Największym wydarzeniem dla 21-letniego defensora w tym roku niewątpliwie był jednak występ na Mistrzostwach Świata Elity. W Ostrawie rozegrał dwa spotkania przeciwko Słowakom i Niemcom, spędzając na lodzie łącznie 19 minut i 16 sekund na lodzie. W klasyfikacji plus/minus wypadł na -1.
– To zgrupowanie posezonowe to można powiedzieć szalona przygoda. Nie byłem nigdy wcześniej na żadnym zgrupowaniu reprezentacji. Pierwsze to BPS-y (Bezpośrednie przygotowanie startowe) właśnie przed Elitą. Udało się zadebiutować, zagrać w dwóch meczach, w jednym nawet mieć asystę. No a potem zagrać na Elicie, więc jest to na pewno super doświadczenie. Myślę, że bardzo mi to pomoże w rozwoju i jeśli chodzi o zdobytą wiedzę. Wiadomo, nie grałem pierwszych, najważniejszych roli w drużynie, ale korzystałem z każdej chwili, w której tam byłem.
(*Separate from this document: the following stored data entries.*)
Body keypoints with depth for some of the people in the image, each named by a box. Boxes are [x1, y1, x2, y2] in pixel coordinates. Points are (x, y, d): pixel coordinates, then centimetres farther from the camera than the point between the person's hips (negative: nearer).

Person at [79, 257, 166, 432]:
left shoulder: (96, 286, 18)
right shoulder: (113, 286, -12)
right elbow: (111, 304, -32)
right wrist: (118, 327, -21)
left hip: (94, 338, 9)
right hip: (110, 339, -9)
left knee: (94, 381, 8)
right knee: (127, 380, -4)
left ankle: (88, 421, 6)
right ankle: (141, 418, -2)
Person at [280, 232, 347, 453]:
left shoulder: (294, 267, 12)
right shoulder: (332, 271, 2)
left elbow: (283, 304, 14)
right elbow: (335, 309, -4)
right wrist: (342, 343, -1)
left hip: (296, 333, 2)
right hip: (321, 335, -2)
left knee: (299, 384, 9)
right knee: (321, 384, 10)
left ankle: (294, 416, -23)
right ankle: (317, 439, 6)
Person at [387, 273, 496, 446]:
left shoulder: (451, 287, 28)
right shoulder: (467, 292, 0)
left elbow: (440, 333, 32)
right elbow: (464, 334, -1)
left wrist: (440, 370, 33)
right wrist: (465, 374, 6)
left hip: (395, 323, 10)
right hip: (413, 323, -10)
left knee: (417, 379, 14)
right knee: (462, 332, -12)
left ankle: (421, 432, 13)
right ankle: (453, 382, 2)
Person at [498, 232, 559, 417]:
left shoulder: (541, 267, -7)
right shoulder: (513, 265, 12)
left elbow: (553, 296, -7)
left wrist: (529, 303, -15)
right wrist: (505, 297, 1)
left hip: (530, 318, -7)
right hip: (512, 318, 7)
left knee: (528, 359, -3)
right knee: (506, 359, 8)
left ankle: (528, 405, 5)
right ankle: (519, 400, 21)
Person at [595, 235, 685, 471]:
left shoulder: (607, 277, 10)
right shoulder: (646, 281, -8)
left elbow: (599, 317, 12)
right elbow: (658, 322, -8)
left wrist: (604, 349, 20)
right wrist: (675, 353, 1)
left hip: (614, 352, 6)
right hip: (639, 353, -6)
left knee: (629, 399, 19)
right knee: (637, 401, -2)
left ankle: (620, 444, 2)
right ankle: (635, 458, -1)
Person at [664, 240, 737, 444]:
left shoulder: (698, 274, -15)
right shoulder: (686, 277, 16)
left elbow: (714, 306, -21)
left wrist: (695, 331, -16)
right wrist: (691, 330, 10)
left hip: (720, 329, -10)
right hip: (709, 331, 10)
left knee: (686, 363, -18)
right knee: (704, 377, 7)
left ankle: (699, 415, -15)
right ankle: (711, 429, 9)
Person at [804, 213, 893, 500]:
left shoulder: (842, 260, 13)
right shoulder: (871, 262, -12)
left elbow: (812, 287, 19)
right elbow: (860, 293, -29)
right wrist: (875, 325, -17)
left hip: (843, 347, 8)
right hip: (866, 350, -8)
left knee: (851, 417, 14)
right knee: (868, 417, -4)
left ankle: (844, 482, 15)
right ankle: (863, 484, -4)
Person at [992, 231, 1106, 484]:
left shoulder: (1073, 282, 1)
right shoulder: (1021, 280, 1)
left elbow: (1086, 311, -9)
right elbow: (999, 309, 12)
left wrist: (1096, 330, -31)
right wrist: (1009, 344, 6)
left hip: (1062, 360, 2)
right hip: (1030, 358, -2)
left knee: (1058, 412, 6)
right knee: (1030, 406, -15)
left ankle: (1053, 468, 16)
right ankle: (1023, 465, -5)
Drużynie myślę, że zabrakło przede wszystkim punktów z tymi zespołami, które teoretycznie były bardziej w naszym zasięgu, mimo dobrej postawy przeciwko gigantom – zaznaczył uzdolniony obrońca.
Zaznaczmy, że Kacper Maciaś w polskiej ekstralidze występuje od dwóch lat. W tym czasie rozegrał 103 spotkania, notując 13 punktów za 3 bramki i 10 asyst. Na ławce kar spędził 26 minut, a w klasyfikacji plus/minus wypadł na +19. Wcześniej występował głównie za naszą południową granicą w juniorskich ekipach z Czech.
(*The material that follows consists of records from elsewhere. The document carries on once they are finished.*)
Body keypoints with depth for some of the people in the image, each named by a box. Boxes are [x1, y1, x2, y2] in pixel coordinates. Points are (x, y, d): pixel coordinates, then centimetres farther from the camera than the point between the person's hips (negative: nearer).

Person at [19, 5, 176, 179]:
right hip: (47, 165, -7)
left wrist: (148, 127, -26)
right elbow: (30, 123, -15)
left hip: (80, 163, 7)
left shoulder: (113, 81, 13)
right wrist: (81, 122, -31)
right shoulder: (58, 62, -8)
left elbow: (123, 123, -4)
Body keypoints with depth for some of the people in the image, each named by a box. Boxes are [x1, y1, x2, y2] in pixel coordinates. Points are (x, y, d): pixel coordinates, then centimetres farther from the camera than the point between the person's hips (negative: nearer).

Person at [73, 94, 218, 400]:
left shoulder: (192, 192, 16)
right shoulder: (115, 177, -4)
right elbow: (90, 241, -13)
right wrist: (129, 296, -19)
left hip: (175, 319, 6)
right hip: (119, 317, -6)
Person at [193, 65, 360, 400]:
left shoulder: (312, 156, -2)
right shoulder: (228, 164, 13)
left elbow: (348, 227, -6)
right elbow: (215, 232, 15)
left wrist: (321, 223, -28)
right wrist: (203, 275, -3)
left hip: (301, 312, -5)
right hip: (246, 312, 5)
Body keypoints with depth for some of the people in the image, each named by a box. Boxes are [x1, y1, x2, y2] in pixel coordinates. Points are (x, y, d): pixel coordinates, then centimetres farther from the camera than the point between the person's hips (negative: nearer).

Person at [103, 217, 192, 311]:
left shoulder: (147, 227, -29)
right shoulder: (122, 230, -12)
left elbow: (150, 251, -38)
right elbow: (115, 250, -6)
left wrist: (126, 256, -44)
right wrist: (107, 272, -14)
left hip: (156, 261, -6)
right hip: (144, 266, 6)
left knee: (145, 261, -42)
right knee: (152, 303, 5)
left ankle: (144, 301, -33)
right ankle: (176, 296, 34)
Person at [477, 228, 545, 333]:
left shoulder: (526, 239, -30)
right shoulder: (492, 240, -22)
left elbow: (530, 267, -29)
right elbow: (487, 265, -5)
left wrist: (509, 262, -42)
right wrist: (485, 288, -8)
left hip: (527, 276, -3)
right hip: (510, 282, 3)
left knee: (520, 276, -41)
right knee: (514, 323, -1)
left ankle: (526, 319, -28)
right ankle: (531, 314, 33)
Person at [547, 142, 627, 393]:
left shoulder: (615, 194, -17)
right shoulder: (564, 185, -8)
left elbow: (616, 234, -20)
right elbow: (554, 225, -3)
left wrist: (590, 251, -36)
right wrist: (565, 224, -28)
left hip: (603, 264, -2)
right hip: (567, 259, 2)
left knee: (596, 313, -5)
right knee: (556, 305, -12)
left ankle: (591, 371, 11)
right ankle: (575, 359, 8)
– Myślę, że na przestrzeni tych dwóch lat zaliczyłem wielki progres jeśli chodzi o umiejętności, podejmowanie decyzji, doświadczenie czy wiedzę taktyczną i jest to głównie zasługa sztabu szkoleniowego. Mam nadzieję, że trenerzy są zadowoleni z tej współpracy, tak jak i ja jestem. Zarówno trener Płachta, jak i trener Jarosz mają wielką wiedzę o hokeju, dają mi dużo wskazówek i często mnie poprawiają - wiadomo, jestem jeszcze młodym graczem i często nie mam takiej wiedzy jak starsi koledzy. Bardzo to doceniam i czuję, że trenerom zależy na tym żebym się rozwijał. Całe te dwa sezony oceniam bardzo pozytywnie i mam nadzieję, że dalej będzie jeszcze lepiej – stwierdził wychowanek Podhala Nowy Targ.
Przypomnijmy, że wszyscy zawodnicy GKS-u Katowice do sezonu przygotowują się indywidualnie, a razem trenują dopiero w sierpniu na lodzie. Nie inaczej jest w przypadku Kacpra, który przygotowuje się w swoim rodzinnym mieście.
– Aktualnie po najdłuższym sezonie jaki miałem w swojej karierze przygotowuję się tak jak wszyscy indywidualnie. W Nowym Targu mamy grupę chłopaków z różnych ekstraligowych klubów i już drugi sezon przygotowujemy się razem poprzez treningi siłowe, biegowe, które dodatkowo są uzupełnione innymi aktywnościami fizycznymi – przyznał reprezentant Polski.
Katowickiej ekipie w minionym sezonie jednak nie udało się podtrzymać mistrzowskiej serii i tym samym Kacper Maciaś swoją kolekcję medalową uzupełnił srebrnym medalem. Katem katowiczan okazała się oświęcimska Unia, która pokonała GieKSę 4:3.
– Oczywiście, że czegoś zabrakło. Kiedyś właśnie też podczas jednego wywiadu podkreślałem, że dobrze się prezentowaliśmy przez cały sezon, ale ostatecznie kończymy go z pustymi rękami. Najpierw przegrany Superpuchar, potem porażka w półfinale Pucharu Polski, potem czwarte miejsce w Pucharze Kontynentalnym i na sam koniec przegrany finał. Co prawda jest srebrny medal, ale nie o to walczyliśmy cały sezon. Z perspektywy czasu można śmiało stwierdzić, że w finale spotkały się po prostu dwie najlepsze drużyny polskiej ligi no i ta jedna bramka zadecydowała. Doceniamy ten srebrny medal, ale mimo wszystko czuć niedosyt – zakończył.